§ **Work to complete**
Transcribe the data as written, minus images.

==== Supplied data ====

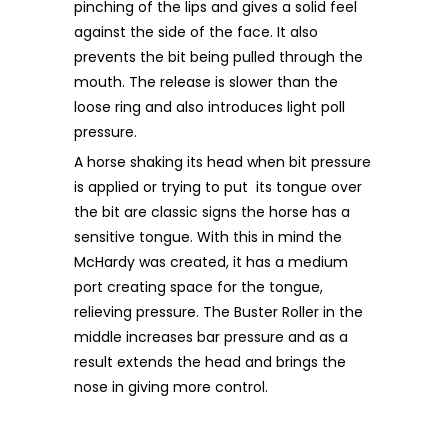
pinching of the lips and gives a solid feel
against the side of the face. It also
prevents the bit being pulled through the
mouth. The release is slower than the
loose ring and also introduces light poll
pressure.
A horse shaking its head when bit pressure
is applied or trying to put its tongue over
the bit are classic signs the horse has a
sensitive tongue. With this in mind the
McHardy was created, it has a medium
port creating space for the tongue,
relieving pressure. The Buster Roller in the
middle increases bar pressure and as a
result extends the head and brings the
nose in giving more control.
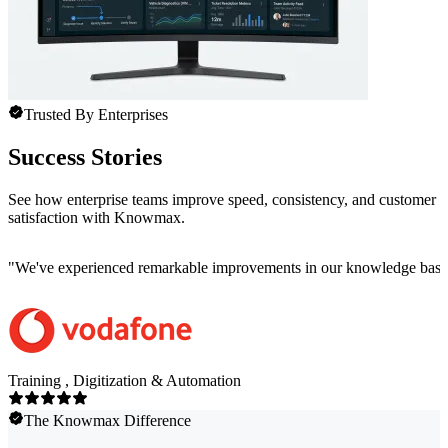
Trusted By Enterprises
Success Stories
See how enterprise teams improve speed, consistency, and customer
satisfaction with Knowmax.
"
We've experienced remarkable improvements in our knowledge base co
Training , Digitization & Automation
The Knowmax Difference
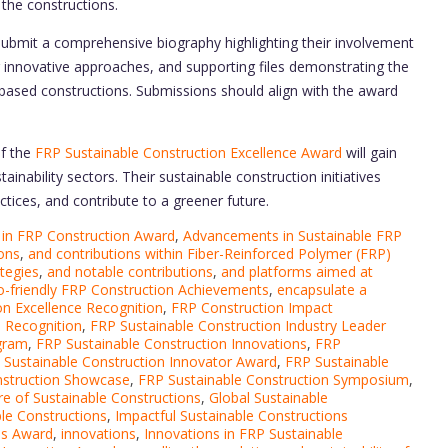
f the constructions.
ubmit a comprehensive biography highlighting their involvement
ir innovative approaches, and supporting files demonstrating the
based constructions. Submissions should align with the award
of the
FRP Sustainable Construction Excellence Award
will gain
ainability sectors. Their sustainable construction initiatives
tices, and contribute to a greener future.
in FRP Construction Award
,
Advancements in Sustainable FRP
ons
,
and contributions within Fiber-Reinforced Polymer (FRP)
ategies
,
and notable contributions
,
and platforms aimed at
o-friendly FRP Construction Achievements
,
encapsulate a
n Excellence Recognition
,
FRP Construction Impact
e Recognition
,
FRP Sustainable Construction Industry Leader
ogram
,
FRP Sustainable Construction Innovations
,
FRP
 Sustainable Construction Innovator Award
,
FRP Sustainable
nstruction Showcase
,
FRP Sustainable Construction Symposium
,
re of Sustainable Constructions
,
Global Sustainable
le Constructions
,
Impactful Sustainable Constructions
ns Award
,
innovations
,
Innovations in FRP Sustainable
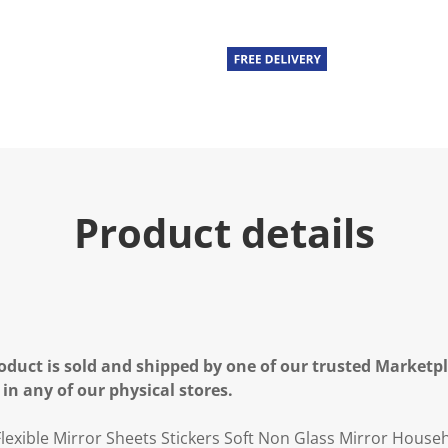
Product details
oduct is sold and shipped by one of our trusted Marketpla
 in any of our physical stores.
lexible Mirror Sheets Stickers Soft Non Glass Mirror House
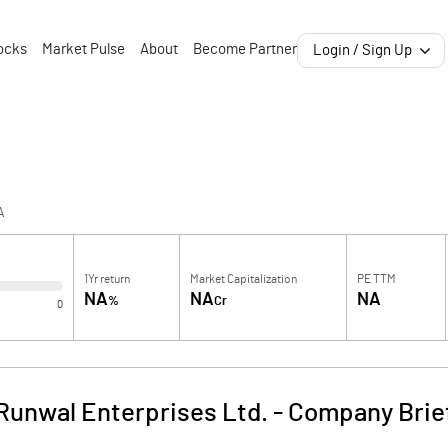
ocks
Market Pulse
About
Become Partner
Login / Sign Up
A
1Yr return
Market Capitalization
PE TTM
NA
NA
NA
%
Cr
0
Runwal Enterprises Ltd.
-
Company Brie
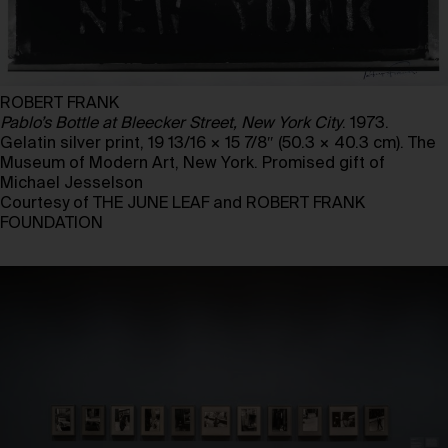
ROBERT FRANK
Pablo’s Bottle at Bleecker Street, New York City
. 1973.
Gelatin silver print, 19 13/16 × 15 7/8″ (50.3 × 40.3 cm). The
Museum of Modern Art, New York. Promised gift of
Michael Jesselson
Courtesy of THE JUNE LEAF and ROBERT FRANK
FOUNDATION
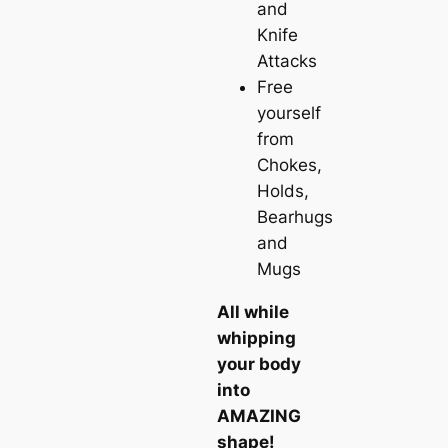
and
Knife
Attacks
Free
yourself
from
Chokes,
Holds,
Bearhugs
and
Mugs
All while
whipping
your body
into
AMAZING
shape!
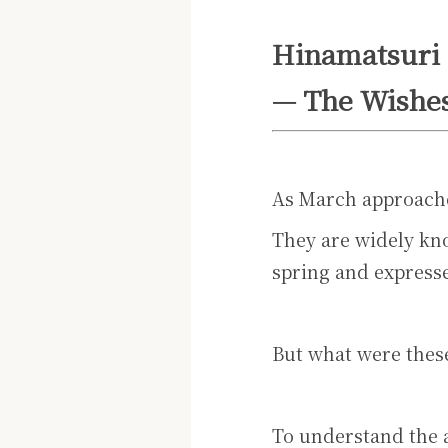
Hinamatsuri
— The Wishes
As March approache
They are widely kno
spring and expresse
But what were these
To understand the 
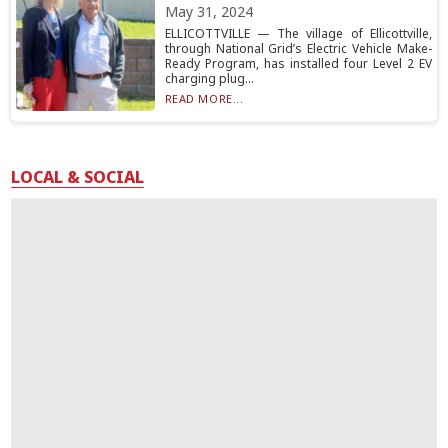
May 31, 2024
ELLICOTTVILLE — The village of Ellicottville,
through National Grid’s Electric Vehicle Make-
Ready Program, has installed four Level 2 EV
charging plug...
READ MORE...
LOCAL & SOCIAL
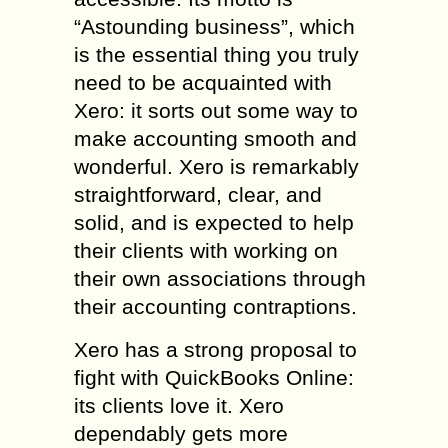
“Astounding business”, which
is the essential thing you truly
need to be acquainted with
Xero: it sorts out some way to
make accounting smooth and
wonderful. Xero is remarkably
straightforward, clear, and
solid, and is expected to help
their clients with working on
their own associations through
their accounting contraptions.
Xero has a strong proposal to
fight with QuickBooks Online:
its clients love it. Xero
dependably gets more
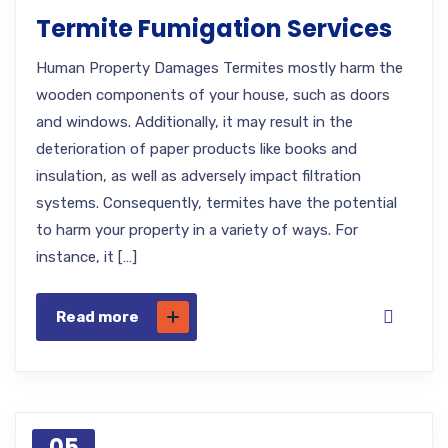
Termite Fumigation Services
Human Property Damages Termites mostly harm the
wooden components of your house, such as doors
and windows. Additionally, it may result in the
deterioration of paper products like books and
insulation, as well as adversely impact filtration
systems. Consequently, termites have the potential
to harm your property in a variety of ways. For
instance, it […]
Read more
05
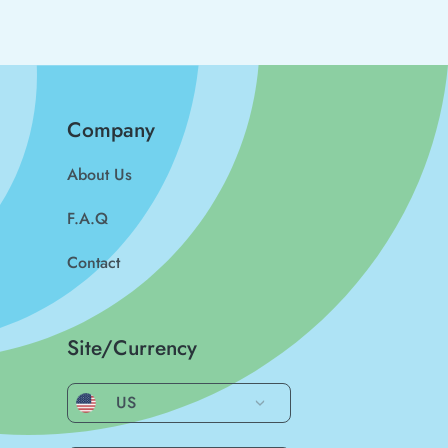
Company
About Us
F.A.Q
Contact
Site/Currency
US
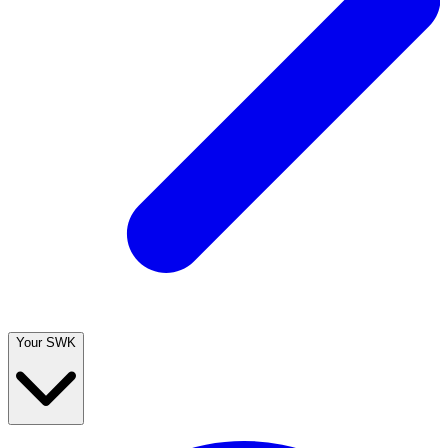
Your SWK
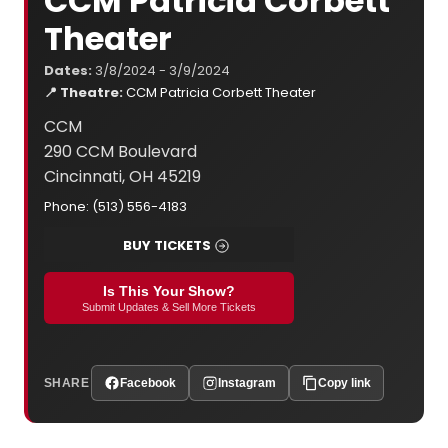
CCM Patricia Corbett
Theater
Dates:
3/8/2024 - 3/9/2024
📍 Theatre:
CCM Patricia Corbett Theater
CCM
290 CCM Boulevard
Cincinnati, OH 45219
Phone: (513) 556-4183
BUY TICKETS
Is This Your Show?
Submit Updates & Sell More Tickets
SHARE
Facebook
Instagram
Copy link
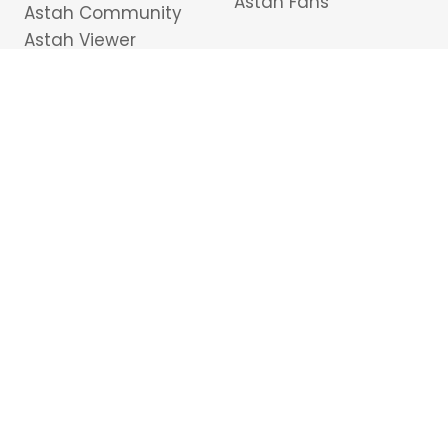
Astah Fans
Astah Community
Astah Viewer
Plug-ins
Tutorials
Purchasing Astah
Modeling Basics &
Pricing
Best Practices
Free Student License
Support
Downloads
Astah API
Resellers
Cancel subscription
Contact Us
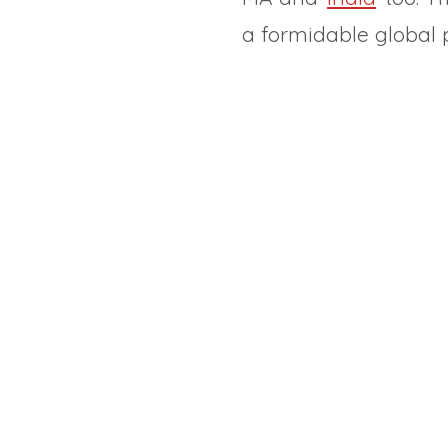
a formidable global p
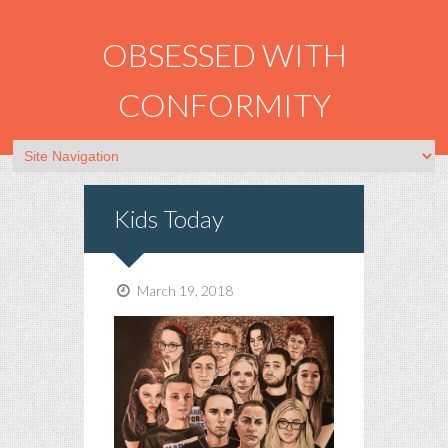
OBSESSED WITH
CONFORMITY
Kids Today
March 19, 2018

====

§ **The answer**
pinching of the lips and gives a solid feel
against the side of the face. It also
prevents the bit being pulled through the
mouth. The release is slower than the
loose ring and also introduces light poll
pressure.
A horse shaking its head when bit pressure
is applied or trying to put its tongue over
the bit are classic signs the horse has a
sensitive tongue. With this in mind the
McHardy was created, it has a medium
port creating space for the tongue,
relieving pressure. The Buster Roller in the
middle increases bar pressure and as a
result extends the head and brings the
nose in giving more control.
Trusted By Enterprises
Success Stories
See how enterprise teams improve speed, consistency, and customer
satisfaction with Knowmax.
"
We've experienced remarkable improvements in our knowledge base co
Training , Digitization & Automation
The Knowmax Difference
f the constructions.
ubmit a comprehensive biography highlighting their involvement
ir innovative approaches, and supporting files demonstrating the
based constructions. Submissions should align with the award
of the
FRP Sustainable Construction Excellence Award
will gain
ainability sectors. Their sustainable construction initiatives
tices, and contribute to a greener future.
in FRP Construction Award
,
Advancements in Sustainable FRP
ons
,
and contributions within Fiber-Reinforced Polymer (FRP)
ategies
,
and notable contributions
,
and platforms aimed at
o-friendly FRP Construction Achievements
,
encapsulate a
n Excellence Recognition
,
FRP Construction Impact
e Recognition
,
FRP Sustainable Construction Industry Leader
ogram
,
FRP Sustainable Construction Innovations
,
FRP
 Sustainable Construction Innovator Award
,
FRP Sustainable
nstruction Showcase
,
FRP Sustainable Construction Symposium
,
re of Sustainable Constructions
,
Global Sustainable
le Constructions
,
Impactful Sustainable Constructions
ns Award
,
innovations
,
Innovations in FRP Sustainable
Product details
oduct is sold and shipped by one of our trusted Marketpla
 in any of our physical stores.
lexible Mirror Sheets Stickers Soft Non Glass Mirror House
ocks
Market Pulse
About
Become Partner
Login / Sign Up
A
1Yr return
Market Capitalization
PE TTM
NA
NA
NA
%
Cr
0
Runwal Enterprises Ltd.
-
Company Brie
ROBERT FRANK
Pablo’s Bottle at Bleecker Street, New York City
. 1973.
Gelatin silver print, 19 13/16 × 15 7/8″ (50.3 × 40.3 cm). The
Museum of Modern Art, New York. Promised gift of
Michael Jesselson
Courtesy of THE JUNE LEAF and ROBERT FRANK
FOUNDATION
and
Knife
Attacks
Free
yourself
from
Chokes,
Holds,
Bearhugs
and
Mugs
All while
whipping
your body
into
AMAZING
shape!
Hinamatsuri
— The Wishes
As March approache
They are widely kno
spring and expresse
But what were these
To understand the 
May 31, 2024
ELLICOTTVILLE — The village of Ellicottville,
through National Grid’s Electric Vehicle Make-
Ready Program, has installed four Level 2 EV
charging plug...
READ MORE...
LOCAL & SOCIAL
“Astounding business”, which
is the essential thing you truly
need to be acquainted with
Xero: it sorts out some way to
make accounting smooth and
wonderful. Xero is remarkably
straightforward, clear, and
solid, and is expected to help
their clients with working on
their own associations through
their accounting contraptions.
Xero has a strong proposal to
fight with QuickBooks Online:
its clients love it. Xero
dependably gets more
Termite Fumigation Services
Human Property Damages Termites mostly harm the
wooden components of your house, such as doors
and windows. Additionally, it may result in the
deterioration of paper products like books and
insulation, as well as adversely impact filtration
systems. Consequently, termites have the potential
to harm your property in a variety of ways. For
instance, it […]
Read more
05
Company
About Us
F.A.Q
Contact
Site/Currency
US
Your SWK
CCM Patricia Corbett
Theater
Dates:
3/8/2024 - 3/9/2024
📍 Theatre:
CCM Patricia Corbett Theater
CCM
290 CCM Boulevard
Cincinnati, OH 45219
Phone: (513) 556-4183
BUY TICKETS
Is This Your Show?
Submit Updates & Sell More Tickets
SHARE
Facebook
Instagram
Copy link
Astah Fans
Astah Community
Astah Viewer
Plug-ins
Tutorials
Purchasing Astah
Modeling Basics &
Pricing
Best Practices
Free Student License
Support
Downloads
Astah API
Resellers
Cancel subscription
Contact Us
a formidable global p
OBSESSED WITH
CONFORMITY
Kids Today
March 19, 2018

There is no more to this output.